Setu Kumar Basak

Setu Kumar Basak

Graduate Research Assistant at NCSU WSPR Lab

About Me

I am a Ph.D. student at North Carolina State University, where I work in the WSPR lab and Realsearch group under the supervision of Dr. Laurie Williams. I am interested in data-driven discovery and analytics to validate, evolve, and solidify the theory and practice of software security. To keep pace with the increasing reliance on secure software in our daily life and industry, it is an open query for all practitioners to detect security breaches at the earliest phase of SDLC. My current research is focused on risk-based software secret management. My recent research includes the challenges developers face about checked-in secrets in software artifacts and finding the best practices for secret management in software artifacts. In addition, I have curated SecretBench, a benchmark dataset for future researchers, and used the dataset to find the efficiency and effectiveness of secret detection tools. Recently, we developed a novel static analysis tool, AssetHarvester, to detect the assets protected by secrets in software artifacts and aid developers in prioritizing the mitigation of secrets. All these works have been published at International conferences such as ICSE, MSR, ESEM, and SecDev.

Previously, I worked at Enosis Solutions for five years, where I developed dental practice management and opportunity model analysis software. Before that, I completed my Bachelor in Computer Science and Engineering from Khulna University of Engineering and Technology.

I am actively looking for full time positions as a Research Scientist or Software Engineer, so feel free to message me if your team is hiring!

Recent News:

November 01, 2024: Our paper, “AssetHarvester: A Static Analysis Tool for Detecting Secret-Asset Pairs in Software Artifacts” has been accepted at the 47th International Conference on Software Engineering (ICSE 2025).

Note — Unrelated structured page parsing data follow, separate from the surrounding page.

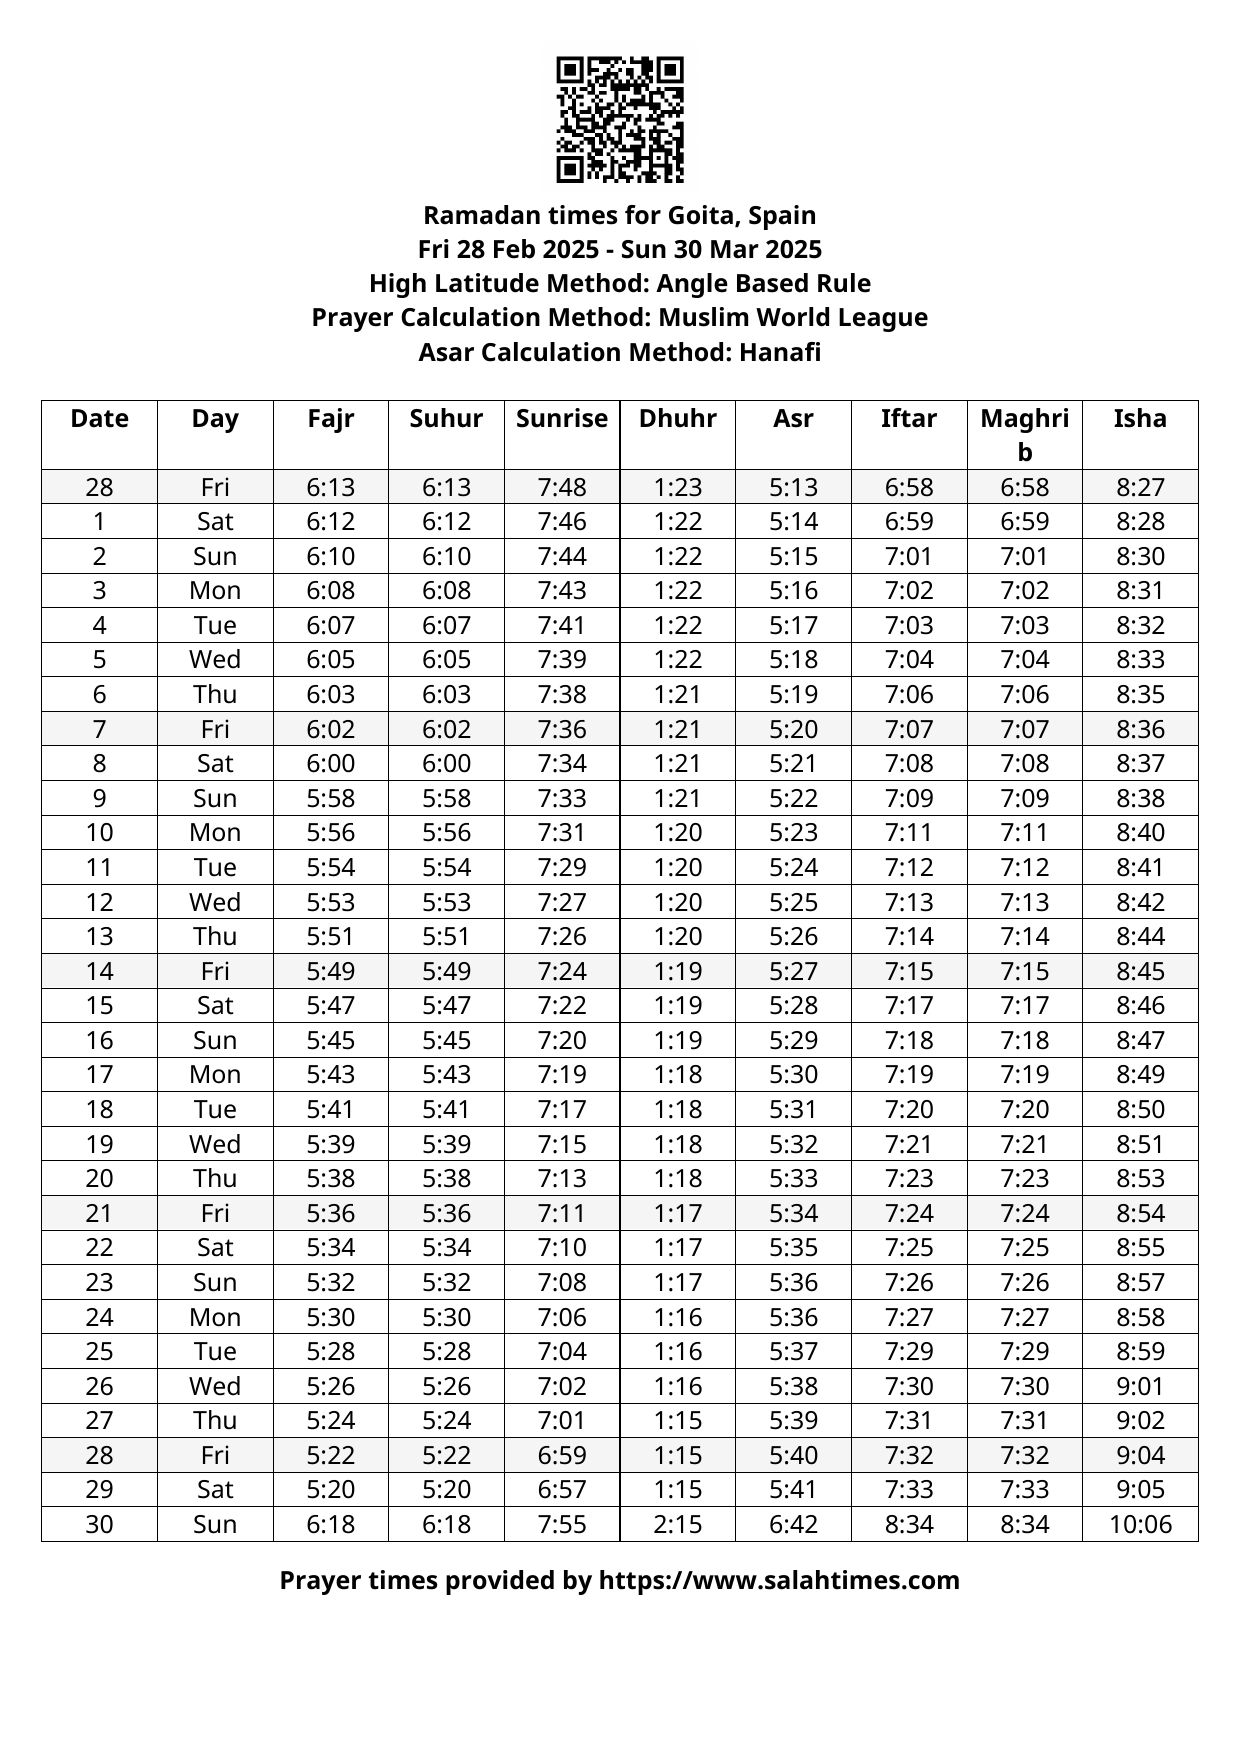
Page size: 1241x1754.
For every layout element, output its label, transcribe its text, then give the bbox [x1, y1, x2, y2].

table_cell 5:28 [736, 989, 851, 1022]
table_cell 5:19 [736, 677, 851, 711]
table_cell 7:13 [968, 885, 1082, 918]
table_cell 5:13 [736, 470, 851, 503]
table_cell Sat [158, 1231, 273, 1264]
table_cell 7:08 [505, 1265, 619, 1299]
table_cell 8:55 [1083, 1231, 1198, 1264]
table_cell 6:42 [736, 1507, 851, 1541]
table_cell 7:08 [968, 746, 1082, 780]
table_cell 1:22 [621, 539, 735, 572]
table_cell 7:36 [505, 712, 619, 745]
table_cell 5:24 [736, 850, 851, 884]
table_cell 1:18 [621, 1127, 735, 1160]
table_cell 5:28 [274, 1334, 388, 1368]
table_cell 1:21 [621, 746, 735, 780]
text Asar Calculation Method: Hanafi [42, 334, 1198, 368]
table_cell 9:04 [1083, 1438, 1198, 1472]
table_cell 7:29 [968, 1334, 1082, 1368]
table_cell 5:32 [274, 1265, 388, 1299]
table_cell 7:22 [505, 989, 619, 1022]
table_cell 6:18 [389, 1507, 504, 1541]
table_cell 5:17 [736, 608, 851, 642]
table_cell 5:49 [274, 954, 388, 987]
table_cell 8:59 [1083, 1334, 1198, 1368]
table_cell 7:12 [968, 850, 1082, 884]
table_cell 7:25 [852, 1231, 967, 1264]
table_cell 6:00 [274, 746, 388, 780]
table_cell 10:06 [1083, 1507, 1198, 1541]
table_cell 6:08 [389, 574, 504, 607]
table_cell 7:23 [852, 1161, 967, 1195]
table_cell 26 [42, 1369, 157, 1402]
table_cell 28 [42, 1438, 157, 1472]
table_cell 7:07 [852, 712, 967, 745]
table_cell 5 [42, 643, 157, 676]
table_cell 5:36 [389, 1196, 504, 1229]
table_cell 7:19 [852, 1058, 967, 1091]
table_cell Tue [158, 1092, 273, 1126]
table_cell Sat [158, 746, 273, 780]
table_cell 7:33 [505, 781, 619, 814]
table_cell 7:14 [852, 919, 967, 953]
table_cell 9:02 [1083, 1404, 1198, 1437]
table_cell 7:10 [505, 1231, 619, 1264]
table_cell 8:45 [1083, 954, 1198, 987]
table_cell 5:39 [274, 1127, 388, 1160]
table_cell 7:38 [505, 677, 619, 711]
table_cell 10 [42, 816, 157, 849]
table_cell 7:30 [852, 1369, 967, 1402]
table_cell 7:44 [505, 539, 619, 572]
table_cell 6:05 [274, 643, 388, 676]
table_cell 5:41 [274, 1092, 388, 1126]
table_cell 7:21 [852, 1127, 967, 1160]
table_cell 8:40 [1083, 816, 1198, 849]
table_cell 5:32 [736, 1127, 851, 1160]
text Prayer Calculation Method: Muslim World League [42, 300, 1198, 334]
table_cell 1:17 [621, 1265, 735, 1299]
table_cell 7:01 [505, 1404, 619, 1437]
table_cell Sat [158, 1473, 273, 1506]
table_cell Mon [158, 1058, 273, 1091]
table_cell 5:26 [736, 919, 851, 953]
table_cell Sat [158, 504, 273, 538]
table_cell 7:29 [852, 1334, 967, 1368]
table_cell Thu [158, 677, 273, 711]
table_cell 5:54 [274, 850, 388, 884]
table_cell 7:15 [852, 954, 967, 987]
table_cell 7:15 [505, 1127, 619, 1160]
table_cell 5:35 [736, 1231, 851, 1264]
table_cell 6:58 [852, 470, 967, 503]
table_cell 5:20 [274, 1473, 388, 1506]
table_cell 1:20 [621, 816, 735, 849]
table_cell 5:51 [389, 919, 504, 953]
table_cell 20 [42, 1161, 157, 1195]
table_cell 7:55 [505, 1507, 619, 1541]
table_cell 6:02 [389, 712, 504, 745]
table_cell 8:33 [1083, 643, 1198, 676]
table_header Date [42, 401, 157, 469]
table_cell 11 [42, 850, 157, 884]
table_cell 6:02 [274, 712, 388, 745]
table_cell 6:58 [968, 470, 1082, 503]
table_header Suhur [389, 401, 504, 469]
table_cell Fri [158, 712, 273, 745]
table_cell 6:07 [274, 608, 388, 642]
table_cell 1:18 [621, 1092, 735, 1126]
table_cell 7:20 [852, 1092, 967, 1126]
table_cell 5:23 [736, 816, 851, 849]
table_cell 6:07 [389, 608, 504, 642]
table_cell 8:36 [1083, 712, 1198, 745]
table_cell 1:21 [621, 781, 735, 814]
table_cell 8:57 [1083, 1265, 1198, 1299]
table_cell 19 [42, 1127, 157, 1160]
table_cell 7:32 [852, 1438, 967, 1472]
table_cell 5:22 [274, 1438, 388, 1472]
table_cell Wed [158, 643, 273, 676]
table_cell Wed [158, 1127, 273, 1160]
table_cell 8:28 [1083, 504, 1198, 538]
table_cell 7:33 [968, 1473, 1082, 1506]
table_cell 6:13 [389, 470, 504, 503]
table_cell 14 [42, 954, 157, 987]
table_cell 5:27 [736, 954, 851, 987]
table_cell 5:53 [274, 885, 388, 918]
table_cell 5:36 [274, 1196, 388, 1229]
table_cell 6:05 [389, 643, 504, 676]
table_header Maghrib [968, 401, 1082, 469]
table_cell 1:19 [621, 989, 735, 1022]
table_cell 7:17 [968, 989, 1082, 1022]
table_cell 17 [42, 1058, 157, 1091]
table_header Sunrise [505, 401, 619, 469]
table_cell 7:14 [968, 919, 1082, 953]
table_cell 6:00 [389, 746, 504, 780]
table_cell 7:32 [968, 1438, 1082, 1472]
table_cell 7:48 [505, 470, 619, 503]
table_cell 5:29 [736, 1023, 851, 1057]
table_cell 27 [42, 1404, 157, 1437]
table_cell 5:38 [274, 1161, 388, 1195]
table_cell 4 [42, 608, 157, 642]
table_cell 5:38 [389, 1161, 504, 1195]
table_cell 5:16 [736, 574, 851, 607]
table_cell Mon [158, 1300, 273, 1333]
table_cell 7:02 [852, 574, 967, 607]
table_cell 5:30 [736, 1058, 851, 1091]
table_cell 28 [42, 470, 157, 503]
table_cell 7:23 [968, 1161, 1082, 1195]
table_cell 7:31 [968, 1404, 1082, 1437]
table_cell 5:56 [389, 816, 504, 849]
table_cell 5:22 [736, 781, 851, 814]
table_cell 7:19 [968, 1058, 1082, 1091]
table_cell 30 [42, 1507, 157, 1541]
table_cell 3 [42, 574, 157, 607]
table_cell Fri [158, 1438, 273, 1472]
table_cell 1:17 [621, 1231, 735, 1264]
table_cell 12 [42, 885, 157, 918]
table_cell 5:47 [274, 989, 388, 1022]
table_cell Tue [158, 1334, 273, 1368]
table_cell 23 [42, 1265, 157, 1299]
table_cell 1:20 [621, 919, 735, 953]
table_cell Sun [158, 539, 273, 572]
table_cell 1 [42, 504, 157, 538]
table_cell 7:30 [968, 1369, 1082, 1402]
table_cell 1:18 [621, 1058, 735, 1091]
table_cell 8:51 [1083, 1127, 1198, 1160]
table_cell 5:33 [736, 1161, 851, 1195]
table_cell 7:09 [968, 781, 1082, 814]
table_cell 7:17 [852, 989, 967, 1022]
table_cell 8:31 [1083, 574, 1198, 607]
table_header Isha [1083, 401, 1198, 469]
table_cell 5:45 [274, 1023, 388, 1057]
table_cell 5:49 [389, 954, 504, 987]
table_cell 7:18 [968, 1023, 1082, 1057]
table_cell 7:17 [505, 1092, 619, 1126]
table_cell 8:41 [1083, 850, 1198, 884]
table_cell 7:03 [852, 608, 967, 642]
table_cell 7:41 [505, 608, 619, 642]
table_cell 9:05 [1083, 1473, 1198, 1506]
table_header Iftar [852, 401, 967, 469]
table_cell 1:22 [621, 643, 735, 676]
table_cell 5:30 [389, 1300, 504, 1333]
table_cell 5:39 [389, 1127, 504, 1160]
table_cell 8:30 [1083, 539, 1198, 572]
table_cell 7:09 [852, 781, 967, 814]
table_cell 7:39 [505, 643, 619, 676]
table_cell 1:22 [621, 504, 735, 538]
table_cell 7:02 [968, 574, 1082, 607]
table_cell 6:59 [852, 504, 967, 538]
table_cell 15 [42, 989, 157, 1022]
table_cell Tue [158, 850, 273, 884]
text High Latitude Method: Angle Based Rule [42, 266, 1198, 300]
table_cell 5:51 [274, 919, 388, 953]
table_cell 7:31 [852, 1404, 967, 1437]
table_cell 5:34 [736, 1196, 851, 1229]
table_cell 7:01 [968, 539, 1082, 572]
table_cell 7:26 [968, 1265, 1082, 1299]
table_cell 5:53 [389, 885, 504, 918]
table_cell 5:15 [736, 539, 851, 572]
table_cell 8:58 [1083, 1300, 1198, 1333]
table_cell 7:13 [505, 1161, 619, 1195]
table_cell 7:27 [968, 1300, 1082, 1333]
table_cell 6:12 [274, 504, 388, 538]
table_cell 6:03 [389, 677, 504, 711]
table_cell 7:20 [968, 1092, 1082, 1126]
table_header Dhuhr [621, 401, 735, 469]
table_cell 5:38 [736, 1369, 851, 1402]
table_cell Sat [158, 989, 273, 1022]
table_cell Thu [158, 1161, 273, 1195]
table_cell 7:27 [852, 1300, 967, 1333]
table_cell 6:03 [274, 677, 388, 711]
table_cell 7:21 [968, 1127, 1082, 1160]
table_cell 1:18 [621, 1161, 735, 1195]
table_cell 21 [42, 1196, 157, 1229]
table_cell 5:41 [389, 1092, 504, 1126]
table_cell 5:28 [389, 1334, 504, 1368]
table_cell 5:24 [389, 1404, 504, 1437]
table_cell 1:15 [621, 1404, 735, 1437]
text Prayer times provided by https://www.salahtimes.com [42, 1563, 1198, 1597]
table_cell 5:24 [274, 1404, 388, 1437]
table_cell 5:31 [736, 1092, 851, 1126]
table_cell 5:30 [274, 1300, 388, 1333]
table_cell 5:25 [736, 885, 851, 918]
table_cell 5:26 [389, 1369, 504, 1402]
table_cell 1:22 [621, 574, 735, 607]
table_cell 5:20 [736, 712, 851, 745]
table_cell 7:11 [505, 1196, 619, 1229]
table_cell 1:16 [621, 1300, 735, 1333]
table_cell 6:57 [505, 1473, 619, 1506]
table_cell Thu [158, 1404, 273, 1437]
table_cell 7:04 [505, 1334, 619, 1368]
table_cell 8:53 [1083, 1161, 1198, 1195]
table_cell 5:47 [389, 989, 504, 1022]
table_cell 16 [42, 1023, 157, 1057]
table_cell 8 [42, 746, 157, 780]
table_cell 29 [42, 1473, 157, 1506]
table_cell 1:20 [621, 850, 735, 884]
table_header Fajr [274, 401, 388, 469]
table_cell Sun [158, 1265, 273, 1299]
table_cell 7:34 [505, 746, 619, 780]
table_cell 5:56 [274, 816, 388, 849]
table_cell 7:06 [852, 677, 967, 711]
table_cell 8:34 [852, 1507, 967, 1541]
table_cell 5:54 [389, 850, 504, 884]
table_header Asr [736, 401, 851, 469]
table_cell 5:26 [274, 1369, 388, 1402]
table_cell 8:38 [1083, 781, 1198, 814]
table_cell 1:19 [621, 954, 735, 987]
table_cell 8:46 [1083, 989, 1198, 1022]
table_cell Sun [158, 1507, 273, 1541]
table_cell Fri [158, 954, 273, 987]
table_cell 6:10 [274, 539, 388, 572]
table_cell 8:49 [1083, 1058, 1198, 1091]
table_cell 6:59 [968, 504, 1082, 538]
table_cell 6:59 [505, 1438, 619, 1472]
table_cell 7:43 [505, 574, 619, 607]
text Ramadan times for Goita, Spain [42, 198, 1198, 232]
table_cell 5:18 [736, 643, 851, 676]
table_cell 7:12 [852, 850, 967, 884]
table_cell 1:22 [621, 608, 735, 642]
table_cell 7:06 [968, 677, 1082, 711]
table_cell 7:29 [505, 850, 619, 884]
table_cell 7:19 [505, 1058, 619, 1091]
table_cell 5:58 [274, 781, 388, 814]
table_cell 5:43 [274, 1058, 388, 1091]
table_cell Tue [158, 608, 273, 642]
table_cell 7:13 [852, 885, 967, 918]
table_cell 1:16 [621, 1369, 735, 1402]
table_cell 8:35 [1083, 677, 1198, 711]
table_cell 7:03 [968, 608, 1082, 642]
table_cell Fri [158, 470, 273, 503]
table_cell 13 [42, 919, 157, 953]
table_cell 8:27 [1083, 470, 1198, 503]
table_cell 6:10 [389, 539, 504, 572]
table_cell 1:21 [621, 677, 735, 711]
table_cell 9 [42, 781, 157, 814]
table_cell 5:14 [736, 504, 851, 538]
table_cell 6:13 [274, 470, 388, 503]
table_cell 5:20 [389, 1473, 504, 1506]
table_cell Wed [158, 1369, 273, 1402]
table_cell 1:17 [621, 1196, 735, 1229]
table_cell 1:19 [621, 1023, 735, 1057]
table_cell 6:08 [274, 574, 388, 607]
table_cell 8:54 [1083, 1196, 1198, 1229]
table_cell 7:18 [852, 1023, 967, 1057]
table_cell 1:15 [621, 1473, 735, 1506]
table_cell 7:46 [505, 504, 619, 538]
table_cell 1:15 [621, 1438, 735, 1472]
table_cell 6:12 [389, 504, 504, 538]
text Fri 28 Feb 2025 - Sun 30 Mar 2025 [42, 232, 1198, 266]
table_cell 5:58 [389, 781, 504, 814]
table_cell 6 [42, 677, 157, 711]
table_cell 7:24 [852, 1196, 967, 1229]
table_cell Thu [158, 919, 273, 953]
table_cell Sun [158, 1023, 273, 1057]
table_cell Wed [158, 885, 273, 918]
table_cell 7:20 [505, 1023, 619, 1057]
table_cell 8:32 [1083, 608, 1198, 642]
table_cell 25 [42, 1334, 157, 1368]
table_cell 8:47 [1083, 1023, 1198, 1057]
table_cell 7:25 [968, 1231, 1082, 1264]
table_cell Fri [158, 1196, 273, 1229]
table_cell 8:34 [968, 1507, 1082, 1541]
table_cell 7:27 [505, 885, 619, 918]
table_cell 2:15 [621, 1507, 735, 1541]
table_cell 7:02 [505, 1369, 619, 1402]
table_cell 5:34 [389, 1231, 504, 1264]
table_cell 5:36 [736, 1300, 851, 1333]
table_cell 7:04 [968, 643, 1082, 676]
table_cell 7:04 [852, 643, 967, 676]
table_cell 5:22 [389, 1438, 504, 1472]
table_cell 5:32 [389, 1265, 504, 1299]
table_cell 6:18 [274, 1507, 388, 1541]
table_cell 5:41 [736, 1473, 851, 1506]
table_cell 1:20 [621, 885, 735, 918]
table_cell 22 [42, 1231, 157, 1264]
table_cell Mon [158, 816, 273, 849]
table_cell 1:21 [621, 712, 735, 745]
table_cell 8:44 [1083, 919, 1198, 953]
table_cell 7:24 [505, 954, 619, 987]
table_cell 7:24 [968, 1196, 1082, 1229]
picture [542, 41, 699, 198]
table_cell 7:15 [968, 954, 1082, 987]
table_cell 5:34 [274, 1231, 388, 1264]
table_cell 5:36 [736, 1265, 851, 1299]
table_header Day [158, 401, 273, 469]
table_cell 7:01 [852, 539, 967, 572]
table_cell 5:45 [389, 1023, 504, 1057]
table_cell 5:21 [736, 746, 851, 780]
table_cell 5:37 [736, 1334, 851, 1368]
table_cell 8:37 [1083, 746, 1198, 780]
table_cell Sun [158, 781, 273, 814]
table_cell 7:06 [505, 1300, 619, 1333]
table_cell 7:11 [852, 816, 967, 849]
table_cell 9:01 [1083, 1369, 1198, 1402]
table_cell 7:31 [505, 816, 619, 849]
table_cell 24 [42, 1300, 157, 1333]
table_cell 2 [42, 539, 157, 572]
table_cell 1:23 [621, 470, 735, 503]
table_cell 5:40 [736, 1438, 851, 1472]
table_cell 5:39 [736, 1404, 851, 1437]
table_cell 7:33 [852, 1473, 967, 1506]
table_cell 7:11 [968, 816, 1082, 849]
table_cell 5:43 [389, 1058, 504, 1091]
table_cell 1:16 [621, 1334, 735, 1368]
table_cell 7:26 [505, 919, 619, 953]
table_cell 7:07 [968, 712, 1082, 745]
table_cell 18 [42, 1092, 157, 1126]
table_cell 7 [42, 712, 157, 745]
table_cell 7:08 [852, 746, 967, 780]
table_cell 8:42 [1083, 885, 1198, 918]
table_cell Mon [158, 574, 273, 607]
table_cell 7:26 [852, 1265, 967, 1299]
table_cell 8:50 [1083, 1092, 1198, 1126]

June 03, 2024: I started my summer internship with Fidelity Investments.

May 01, 2024: I passed the PhD Oral prelim exam!

October 27, 2023: I presented our work Comparison of Secret Detection Tools at ESEM 2023 in New Orleans, USA.

June 28, 2023: Our paper, “A Comparative Study of Software Secrets Reporting by Secret Detection Tools” has been accepted at the International Symposium on Empirical Software Engineering and Measurement (ESEM 2023).

May 14-20, 2023: I presented our work Checked-in secrets challenges and SecretBench at ICSE 2023 and MSR 2023 in Melbourne, Australia.

March 08, 2023: I passed the written prelim exam!

March 07, 2023: Our paper, “SecretBench: A Dataset of Software Secrets” has been accepted at the 20th International Conference on Mining Software Repositories (MSR 2023).

December 08, 2022: Our paper, “What Challenges Do Developers Face About Checked-in Secrets in Software Artifacts?” has been accepted at the 45th International Conference on Software Engineering (ICSE 2023).

October 20, 2022: I presented our work at IEEE SecDev, 2022

August 03, 2022: Our paper, “What are the Practices for Secret Management in Software Artifacts?” has been accepted at the 2022 IEEE Secure Development Conference (SecDev).

May 16, 2022: I started working as a Research Assistant under supervision of Dr. Laurie Williams.

January 10, 2022: I joined the Wolfpack Security and Privacy Research (WSPR) Lab. I will be a TA for Software Security (CSC 515) this Spring.

August 16, 2021: Starting my Ph.D journey in Computer Science at NC State University. I will be a TA for Introduction to Computing (CSC 116) course this fall.